Skills that are in demand are highly skilled technology jobs, jobs that require high-level education, or specialized experience, leadership jobs. We are a mid-career organization—we bring in people who have worked much of their career. This will affect most industries, especially healthcare.
Management needs to be educated in what the issues are. Managers are put through training for changing workforce demographics, how they might manage differently for retention, and the fact that skills will be short, managers will have to identify candidates through recruiting. We are a bit of an older organization (40 percent or so of our staff is 50 and older), and we have a mature employee retention program. We have very skilled, educated, qualified people—we don’t want them running out the door when they retire. We are doing what we can to encourage people to stay. We have a Blue Bring Back system-wide program that we are in midst of implementing now so that any retiree can register with a third-party provider as a “Blue Retiree.” And if someone wants to move from New Jersey to Florida and wants to work, they can register to join the Florida office when an opening is available.
3. What has been your experience, positive and/or negative, with outsourcing? Are you weighing any outsourcing engagements at present?

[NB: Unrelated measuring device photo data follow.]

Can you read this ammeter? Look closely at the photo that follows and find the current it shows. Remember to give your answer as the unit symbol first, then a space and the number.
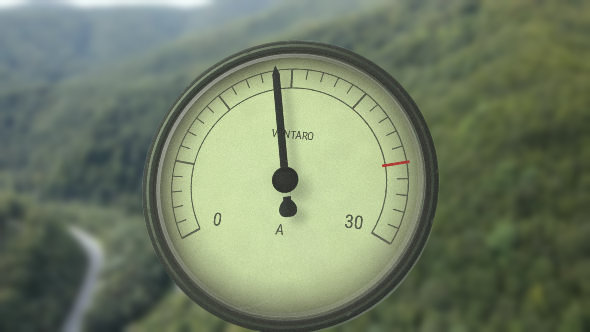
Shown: A 14
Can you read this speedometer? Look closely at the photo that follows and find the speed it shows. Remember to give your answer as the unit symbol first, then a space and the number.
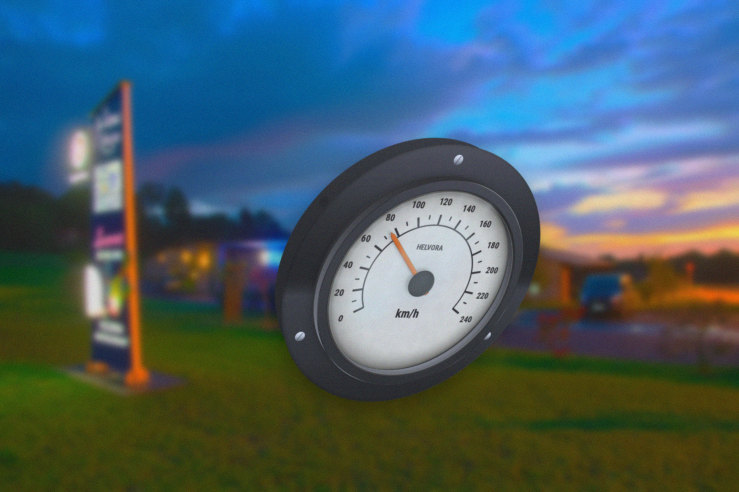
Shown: km/h 75
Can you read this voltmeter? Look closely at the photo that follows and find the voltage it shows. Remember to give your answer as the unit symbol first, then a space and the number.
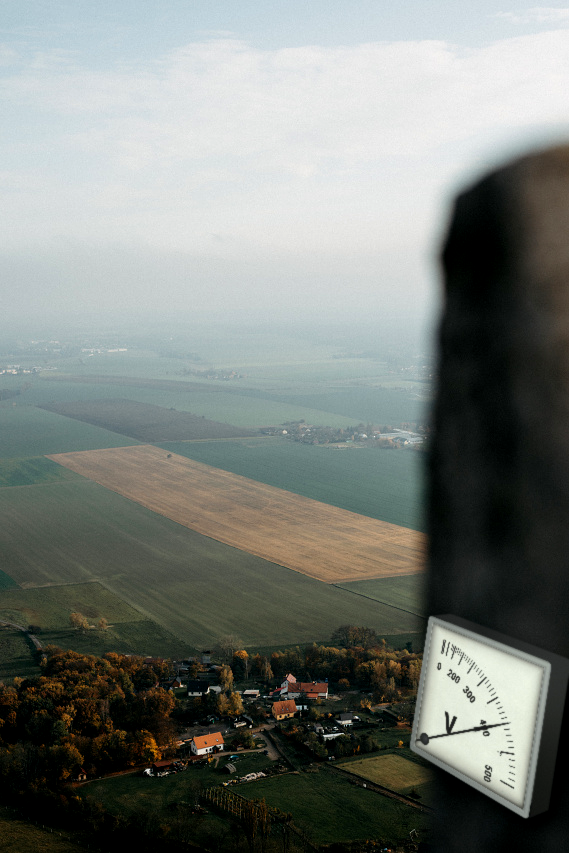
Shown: V 400
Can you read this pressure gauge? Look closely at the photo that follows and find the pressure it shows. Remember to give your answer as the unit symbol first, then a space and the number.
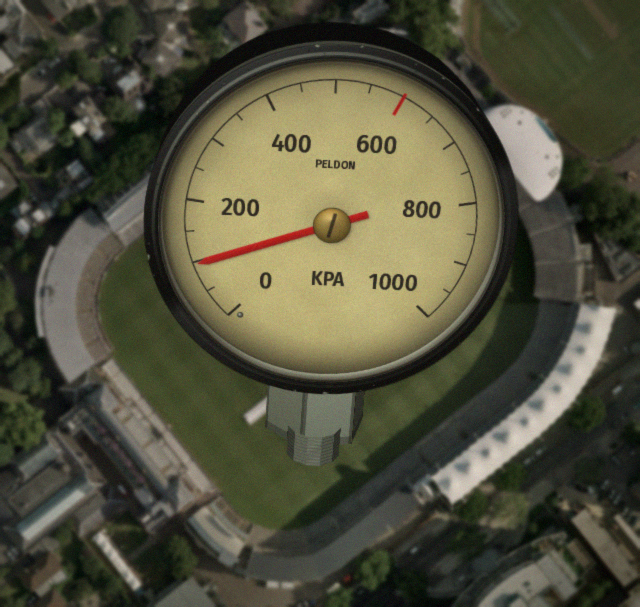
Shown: kPa 100
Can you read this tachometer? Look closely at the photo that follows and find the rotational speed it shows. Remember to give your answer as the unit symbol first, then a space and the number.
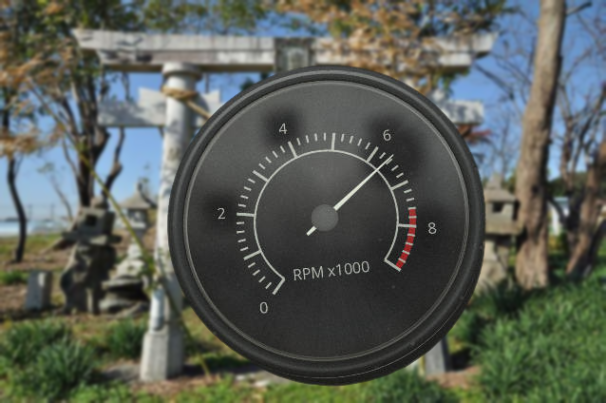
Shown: rpm 6400
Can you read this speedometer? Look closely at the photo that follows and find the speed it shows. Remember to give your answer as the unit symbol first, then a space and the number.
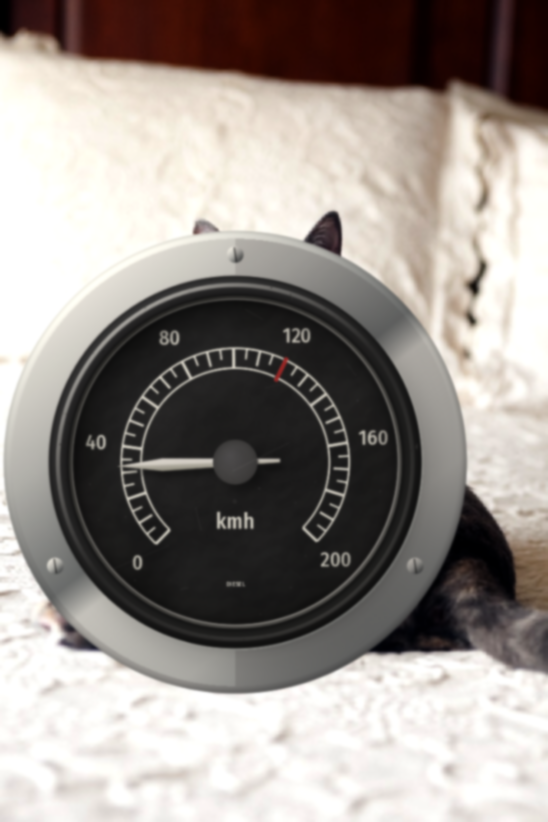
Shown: km/h 32.5
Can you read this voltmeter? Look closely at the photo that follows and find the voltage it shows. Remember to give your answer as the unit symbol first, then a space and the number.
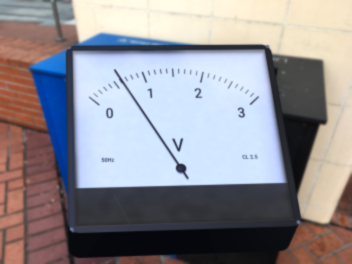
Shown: V 0.6
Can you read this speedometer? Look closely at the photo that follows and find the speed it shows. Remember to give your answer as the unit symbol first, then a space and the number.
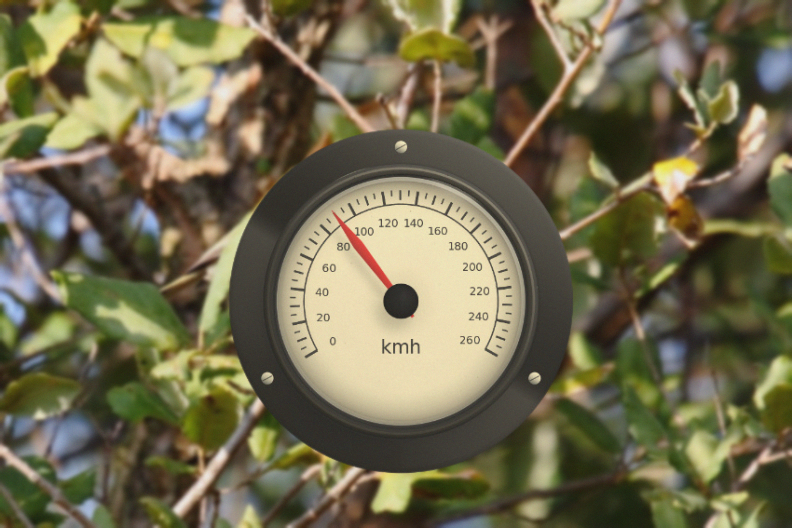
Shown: km/h 90
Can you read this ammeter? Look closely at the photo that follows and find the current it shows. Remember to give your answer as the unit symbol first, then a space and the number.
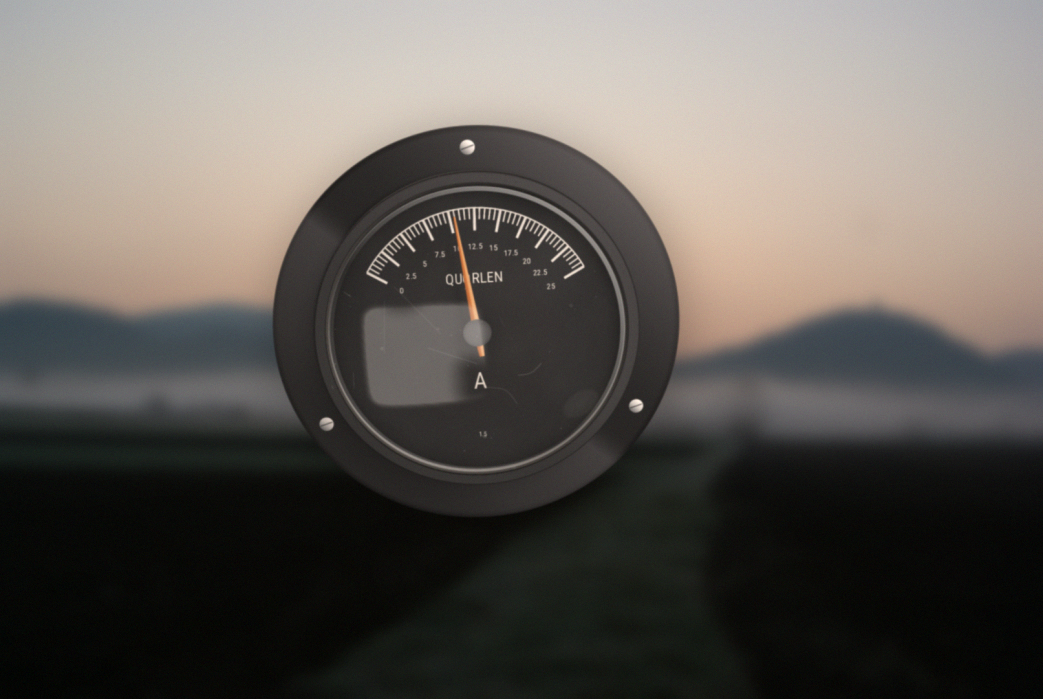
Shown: A 10.5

Overall, my experience has been good. I think there is a real role for outsourcing for better quality work, cost efficiency, and high impact on staffing. People can be afraid of outsourcing, because they lose control or the services aren’t provided how they would deliver them. The answer to that is the devil is in the details. You need to establish the process, philosophy, and service-level agreements right upfront. If you do that correctly, you can sleep at night. If you work with a vendor thoroughly, you will get what you want, and it can be a good thing.
4. What are your goals for 2012 and beyond?
We are going to be taking a good look at the HR function. We have a forward-looking HR function, but need to make sure our compensation program is attracting and retaining the right talent. In that overview we’ll be looking for things to outsource—anything that makes sense.